* _INFORMATION PROVIDED_:
☆ ☆ ☆ ☆

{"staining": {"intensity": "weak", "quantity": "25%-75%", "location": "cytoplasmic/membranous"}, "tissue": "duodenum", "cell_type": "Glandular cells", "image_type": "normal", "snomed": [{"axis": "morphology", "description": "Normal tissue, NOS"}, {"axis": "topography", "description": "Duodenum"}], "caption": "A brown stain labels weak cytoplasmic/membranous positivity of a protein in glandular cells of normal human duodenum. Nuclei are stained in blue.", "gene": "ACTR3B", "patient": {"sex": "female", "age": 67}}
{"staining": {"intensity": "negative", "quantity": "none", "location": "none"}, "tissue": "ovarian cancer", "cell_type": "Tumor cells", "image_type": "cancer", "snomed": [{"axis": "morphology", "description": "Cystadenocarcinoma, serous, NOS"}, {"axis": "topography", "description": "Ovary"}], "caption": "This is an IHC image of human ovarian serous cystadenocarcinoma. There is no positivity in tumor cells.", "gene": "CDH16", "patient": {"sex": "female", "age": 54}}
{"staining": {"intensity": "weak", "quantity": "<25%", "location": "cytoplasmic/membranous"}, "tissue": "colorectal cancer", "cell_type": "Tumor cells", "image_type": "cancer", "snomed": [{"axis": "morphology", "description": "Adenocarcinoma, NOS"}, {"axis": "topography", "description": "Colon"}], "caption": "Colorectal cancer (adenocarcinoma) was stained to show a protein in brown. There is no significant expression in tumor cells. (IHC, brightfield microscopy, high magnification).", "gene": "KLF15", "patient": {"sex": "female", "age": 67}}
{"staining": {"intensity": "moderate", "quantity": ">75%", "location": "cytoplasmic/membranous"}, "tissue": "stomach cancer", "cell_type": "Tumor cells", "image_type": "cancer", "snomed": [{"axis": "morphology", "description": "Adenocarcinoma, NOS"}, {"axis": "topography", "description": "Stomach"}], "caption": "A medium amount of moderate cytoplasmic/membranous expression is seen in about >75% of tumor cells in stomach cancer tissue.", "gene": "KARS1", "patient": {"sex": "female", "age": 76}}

☆ ☆ ☆ ☆

Mind each word and retype the entire listing above.

* _YOUR SOLUTION_:
{"staining": {"intensity": "weak", "quantity": "25%-75%", "location": "cytoplasmic/membranous"}, "tissue": "duodenum", "cell_type": "Glandular cells", "image_type": "normal", "snomed": [{"axis": "morphology", "description": "Normal tissue, NOS"}, {"axis": "topography", "description": "Duodenum"}], "caption": "A brown stain labels weak cytoplasmic/membranous positivity of a protein in glandular cells of normal human duodenum. Nuclei are stained in blue.", "gene": "ACTR3B", "patient": {"sex": "female", "age": 67}}
{"staining": {"intensity": "negative", "quantity": "none", "location": "none"}, "tissue": "ovarian cancer", "cell_type": "Tumor cells", "image_type": "cancer", "snomed": [{"axis": "morphology", "description": "Cystadenocarcinoma, serous, NOS"}, {"axis": "topography", "description": "Ovary"}], "caption": "This is an IHC image of human ovarian serous cystadenocarcinoma. There is no positivity in tumor cells.", "gene": "CDH16", "patient": {"sex": "female", "age": 54}}
{"staining": {"intensity": "weak", "quantity": "<25%", "location": "cytoplasmic/membranous"}, "tissue": "colorectal cancer", "cell_type": "Tumor cells", "image_type": "cancer", "snomed": [{"axis": "morphology", "description": "Adenocarcinoma, NOS"}, {"axis": "topography", "description": "Colon"}], "caption": "Colorectal cancer (adenocarcinoma) was stained to show a protein in brown. There is no significant expression in tumor cells. (IHC, brightfield microscopy, high magnification).", "gene": "KLF15", "patient": {"sex": "female", "age": 67}}
{"staining": {"intensity": "moderate", "quantity": ">75%", "location": "cytoplasmic/membranous"}, "tissue": "stomach cancer", "cell_type": "Tumor cells", "image_type": "cancer", "snomed": [{"axis": "morphology", "description": "Adenocarcinoma, NOS"}, {"axis": "topography", "description": "Stomach"}], "caption": "A medium amount of moderate cytoplasmic/membranous expression is seen in about >75% of tumor cells in stomach cancer tissue.", "gene": "KARS1", "patient": {"sex": "female", "age": 76}}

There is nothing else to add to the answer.